Als ich nach dem Konzert nach Hause ging, fühlte ich mich gleichzeitig erschüttert und inspiriert. Erschüttert von den düsteren Themen, die Goethes Erben in ihren Liedern aufgriffen, und inspiriert von der Kraft und Leidenschaft, mit der sie diese präsentierten. Es war ein Wechselbad der Gefühle, das mich noch lange beschäftigen wird. Ich kann jedem, der die Möglichkeit hat, ein Konzert von Goethes Erben zu besuchen, nur ans Herz legen, dies auch zu tun. Die Band hat es geschafft, eine einzigartige musikalische Identität zu entwickeln, die in der heutigen Musiklandschaft ihresgleichen sucht. Ihre Kombination aus düsterer Poesie, eindringlichen Melodien und packenden Live-Performances ist etwas, das man einfach selbst erleben muss, um es wirklich zu begreifen.
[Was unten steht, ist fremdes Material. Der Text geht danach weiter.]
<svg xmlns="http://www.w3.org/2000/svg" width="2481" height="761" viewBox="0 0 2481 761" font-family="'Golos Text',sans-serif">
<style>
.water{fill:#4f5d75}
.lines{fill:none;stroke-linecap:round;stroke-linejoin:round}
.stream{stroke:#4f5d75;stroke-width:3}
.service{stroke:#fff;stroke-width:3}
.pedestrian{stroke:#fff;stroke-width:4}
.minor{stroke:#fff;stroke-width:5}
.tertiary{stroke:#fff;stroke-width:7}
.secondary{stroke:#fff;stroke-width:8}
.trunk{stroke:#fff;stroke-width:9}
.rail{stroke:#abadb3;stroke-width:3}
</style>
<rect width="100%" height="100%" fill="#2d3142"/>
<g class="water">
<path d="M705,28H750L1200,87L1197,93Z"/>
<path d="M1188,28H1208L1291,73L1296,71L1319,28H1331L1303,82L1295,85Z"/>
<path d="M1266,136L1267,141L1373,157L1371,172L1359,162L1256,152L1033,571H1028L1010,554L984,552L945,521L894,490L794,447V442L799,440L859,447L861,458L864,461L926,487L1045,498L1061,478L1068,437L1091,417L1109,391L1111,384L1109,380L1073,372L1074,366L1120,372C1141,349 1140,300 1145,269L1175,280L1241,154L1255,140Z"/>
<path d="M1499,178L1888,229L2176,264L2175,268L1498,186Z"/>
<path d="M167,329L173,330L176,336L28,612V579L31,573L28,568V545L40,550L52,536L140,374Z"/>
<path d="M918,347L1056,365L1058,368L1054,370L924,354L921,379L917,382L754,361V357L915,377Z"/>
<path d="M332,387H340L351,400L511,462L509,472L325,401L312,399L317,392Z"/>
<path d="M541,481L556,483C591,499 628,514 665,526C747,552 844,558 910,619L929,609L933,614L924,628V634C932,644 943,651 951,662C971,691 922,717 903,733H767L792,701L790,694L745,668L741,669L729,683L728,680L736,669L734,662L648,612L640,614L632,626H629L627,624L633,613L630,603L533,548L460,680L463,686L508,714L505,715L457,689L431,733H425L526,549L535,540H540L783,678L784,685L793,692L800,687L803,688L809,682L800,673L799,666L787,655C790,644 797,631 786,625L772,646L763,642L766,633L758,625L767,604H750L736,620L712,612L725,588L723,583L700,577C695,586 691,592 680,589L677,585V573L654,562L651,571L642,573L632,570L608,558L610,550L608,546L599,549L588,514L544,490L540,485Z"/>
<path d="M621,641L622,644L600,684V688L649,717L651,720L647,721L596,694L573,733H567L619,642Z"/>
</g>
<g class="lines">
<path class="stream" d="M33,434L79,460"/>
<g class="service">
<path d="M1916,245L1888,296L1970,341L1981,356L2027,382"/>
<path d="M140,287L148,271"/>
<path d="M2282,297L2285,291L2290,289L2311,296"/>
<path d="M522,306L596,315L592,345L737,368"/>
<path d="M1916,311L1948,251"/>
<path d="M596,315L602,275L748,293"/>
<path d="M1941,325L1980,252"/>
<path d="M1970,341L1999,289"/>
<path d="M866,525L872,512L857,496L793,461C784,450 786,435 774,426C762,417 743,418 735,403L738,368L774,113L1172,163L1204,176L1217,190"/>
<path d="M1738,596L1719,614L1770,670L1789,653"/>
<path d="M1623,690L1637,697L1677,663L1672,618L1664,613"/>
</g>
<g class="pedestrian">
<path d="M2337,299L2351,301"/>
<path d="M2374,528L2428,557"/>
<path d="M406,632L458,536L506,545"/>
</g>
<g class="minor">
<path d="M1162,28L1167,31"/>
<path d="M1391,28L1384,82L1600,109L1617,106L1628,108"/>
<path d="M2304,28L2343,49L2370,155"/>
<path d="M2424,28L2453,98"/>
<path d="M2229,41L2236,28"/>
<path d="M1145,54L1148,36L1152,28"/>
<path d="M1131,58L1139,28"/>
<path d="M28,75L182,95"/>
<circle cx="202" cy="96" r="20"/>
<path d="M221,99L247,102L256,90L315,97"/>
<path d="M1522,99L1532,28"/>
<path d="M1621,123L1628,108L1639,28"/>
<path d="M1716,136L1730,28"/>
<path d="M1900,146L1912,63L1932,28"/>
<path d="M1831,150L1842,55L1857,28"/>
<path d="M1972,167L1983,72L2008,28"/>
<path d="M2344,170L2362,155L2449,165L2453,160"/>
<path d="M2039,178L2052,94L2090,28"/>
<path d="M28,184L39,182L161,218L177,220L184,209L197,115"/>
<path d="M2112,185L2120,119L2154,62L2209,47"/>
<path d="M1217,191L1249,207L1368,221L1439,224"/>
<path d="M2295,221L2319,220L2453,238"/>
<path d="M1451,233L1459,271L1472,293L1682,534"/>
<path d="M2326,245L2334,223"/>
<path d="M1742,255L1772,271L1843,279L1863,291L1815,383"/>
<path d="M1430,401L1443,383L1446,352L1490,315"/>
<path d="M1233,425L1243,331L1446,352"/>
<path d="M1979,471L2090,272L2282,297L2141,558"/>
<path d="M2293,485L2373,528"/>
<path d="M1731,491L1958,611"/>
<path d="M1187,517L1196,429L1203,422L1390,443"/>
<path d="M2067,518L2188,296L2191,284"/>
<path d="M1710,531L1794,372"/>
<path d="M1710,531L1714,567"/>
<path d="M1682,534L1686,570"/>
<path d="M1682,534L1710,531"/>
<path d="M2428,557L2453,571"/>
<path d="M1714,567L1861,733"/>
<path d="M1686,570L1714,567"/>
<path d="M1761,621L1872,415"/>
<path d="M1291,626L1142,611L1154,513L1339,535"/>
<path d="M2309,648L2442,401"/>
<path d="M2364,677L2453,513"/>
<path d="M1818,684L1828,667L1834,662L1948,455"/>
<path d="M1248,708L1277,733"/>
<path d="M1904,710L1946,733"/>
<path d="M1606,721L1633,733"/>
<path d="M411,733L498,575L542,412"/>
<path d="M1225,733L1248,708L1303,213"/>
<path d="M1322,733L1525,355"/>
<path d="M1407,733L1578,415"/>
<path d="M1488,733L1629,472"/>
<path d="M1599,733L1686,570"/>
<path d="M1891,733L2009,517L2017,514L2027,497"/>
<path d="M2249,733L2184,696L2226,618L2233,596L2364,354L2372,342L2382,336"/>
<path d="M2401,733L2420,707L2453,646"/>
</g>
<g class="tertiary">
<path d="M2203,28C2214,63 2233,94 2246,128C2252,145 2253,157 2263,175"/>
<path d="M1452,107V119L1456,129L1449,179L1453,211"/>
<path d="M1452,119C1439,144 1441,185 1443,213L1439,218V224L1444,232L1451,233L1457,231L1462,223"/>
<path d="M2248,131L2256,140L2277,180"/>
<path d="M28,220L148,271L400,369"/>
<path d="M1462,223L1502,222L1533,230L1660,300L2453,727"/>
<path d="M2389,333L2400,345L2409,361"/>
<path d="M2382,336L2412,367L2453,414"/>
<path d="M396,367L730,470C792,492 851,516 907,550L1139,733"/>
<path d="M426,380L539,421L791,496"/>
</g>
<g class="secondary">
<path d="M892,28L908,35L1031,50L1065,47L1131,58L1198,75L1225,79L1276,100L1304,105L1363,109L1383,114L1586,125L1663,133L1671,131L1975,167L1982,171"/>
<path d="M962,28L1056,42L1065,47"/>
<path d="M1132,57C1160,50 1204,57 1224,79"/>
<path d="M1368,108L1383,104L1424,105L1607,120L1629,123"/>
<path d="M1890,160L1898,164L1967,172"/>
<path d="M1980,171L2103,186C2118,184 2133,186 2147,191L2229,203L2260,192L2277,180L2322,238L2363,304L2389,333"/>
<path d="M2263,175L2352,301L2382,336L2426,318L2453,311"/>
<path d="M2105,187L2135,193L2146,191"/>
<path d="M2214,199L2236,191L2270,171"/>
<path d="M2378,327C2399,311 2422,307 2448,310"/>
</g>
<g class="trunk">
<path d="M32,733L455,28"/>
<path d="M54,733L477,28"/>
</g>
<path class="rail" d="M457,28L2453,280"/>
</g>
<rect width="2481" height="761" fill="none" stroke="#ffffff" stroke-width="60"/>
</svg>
Um es zusammenzufassen, war das exklusive Konzert von Goethes Erben im Bremer Schlachthof ein unvergesslicher Abend, der mich tief bewegt hat. Die Band hat einmal mehr bewiesen, dass sie trotz – oder gerade wegen – der düsteren Thematik ihrer Musik in der Lage ist, ihre Zuhörer zu inspirieren und ihnen neue Perspektiven auf die Welt zu eröffnen. Ich bin dankbar, Teil dieses besonderen Abends gewesen zu sein und freue mich bereits jetzt auf zukünftige Konzerte und Projekte von Goethes Erben. Wenn auch mit neuer Besetzung.